Construct String from Binary Tree - मिनी टीवी

You need to construct a string consists of parenthesis and integers from a binary tree with the preorder traversing way.

The null node needs to be represented by an empty parenthesis pair "()". And you need to omit all the empty parenthesis pairs that don't affect the one-to-one mapping relationship between the string and the original binary tree.

 

Example 1:

Input: Binary tree: [1,2,3,4]

       1

     /   \

    2     3

   /    

  4     



Output: "1(2(4))(3)"

Explanation: Originally it needs to be "1(2(4)())(3()())", 

but you need to omit all the unnecessary empty parenthesis pairs. 

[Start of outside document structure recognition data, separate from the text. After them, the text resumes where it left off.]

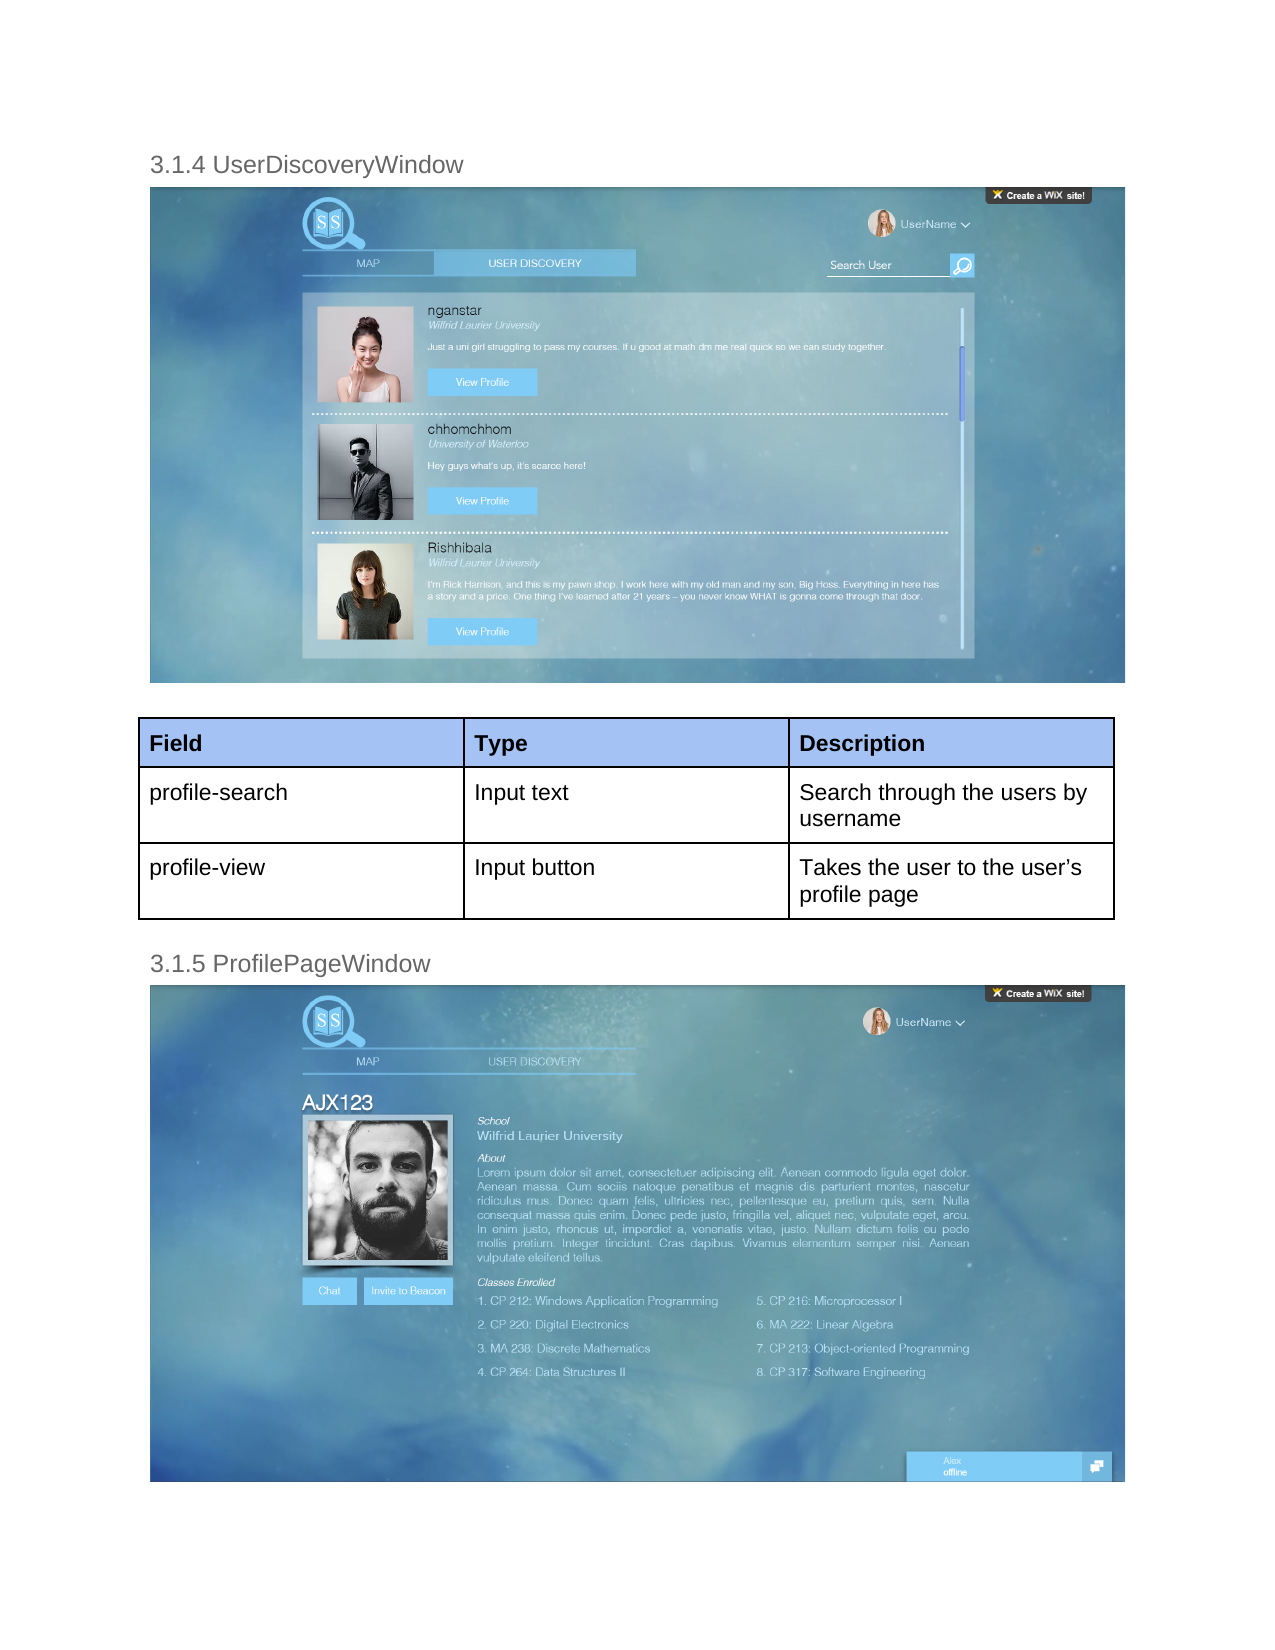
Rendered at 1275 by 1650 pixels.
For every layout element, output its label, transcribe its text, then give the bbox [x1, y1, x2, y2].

picture [150, 187, 1125, 683]
table_cell Takes the user to the user’s profile page [790, 844, 1113, 917]
table_cell Input button [465, 844, 788, 917]
table_cell Search through the users by username [790, 768, 1113, 842]
table_cell profile-search [140, 768, 463, 842]
picture [150, 985, 1125, 1482]
subtitle 3.1.4 UserDiscoveryWindow [150, 150, 1125, 179]
table_header Type [465, 719, 788, 766]
table_header Field [140, 719, 463, 766]
table_header Description [790, 719, 1113, 766]
subtitle 3.1.5 ProfilePageWindow [150, 949, 1125, 977]
table_cell profile-view [140, 844, 463, 917]
table_cell Input text [465, 768, 788, 842]
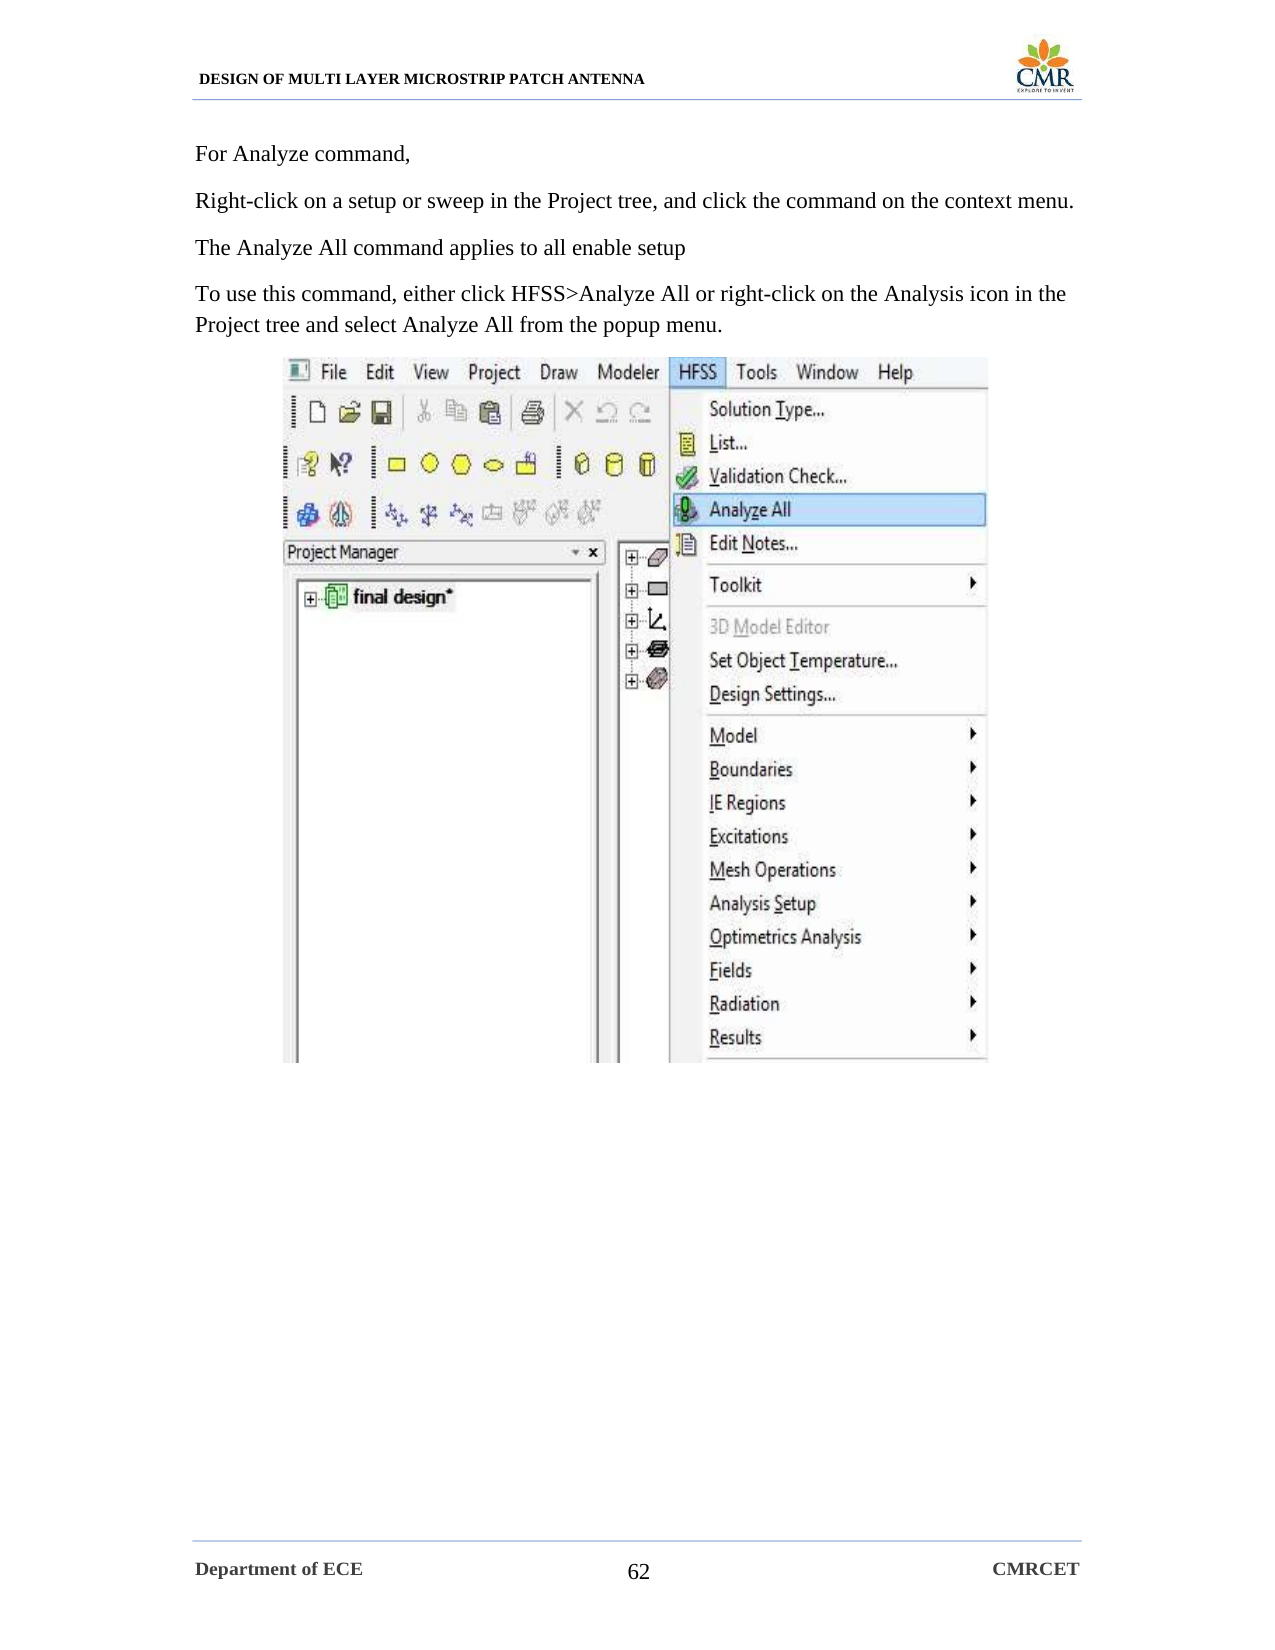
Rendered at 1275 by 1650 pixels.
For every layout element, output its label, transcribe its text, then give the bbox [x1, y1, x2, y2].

And it will be "1(2(4))(3)".

 

Example 2:

Input: Binary tree: [1,2,3,null,4]

       1

     /   \

    2     3

     \  

      4 



Output: "1(2()(4))(3)"

Explanation: Almost the same as the first example, 

except we can't omit the first parenthesis pair to break the one-to-one mapping relationship between the input and the output.

 

Solution:

using System;
using System.Collections.Generic;
using System.Text;

namespace LeetCode.AskGif.Easy.String
{  
     public class TreeNode {
         public int val;
         public TreeNode left;
         public TreeNode right;
         public TreeNode(int val=0, TreeNode left=null, TreeNode right=null) {
             this.val = val;
             this.left = left;
             this.right = right;
         }
     }
 
    public class Tree2strSoln
    {
        public string Tree2str(TreeNode t)
        {
            if (t == null) return "";
            var str = new StringBuilder();
            str.Append(t.val);
            if (t.left != null)
            {
                str.Append("(");
                str.Append(Tree2str(t.left));
                str.Append(")");
            }
            if(t.right != null)
            {
                if(t.left == null)
                {
                    str.Append("()");                    
                }

                str.Append("(");
                str.Append(Tree2str(t.right));
                str.Append(")");
            }
            return str.ToString();
        }
    }
}

 

Time Complexity: O(n)

Space Complexity: O(n)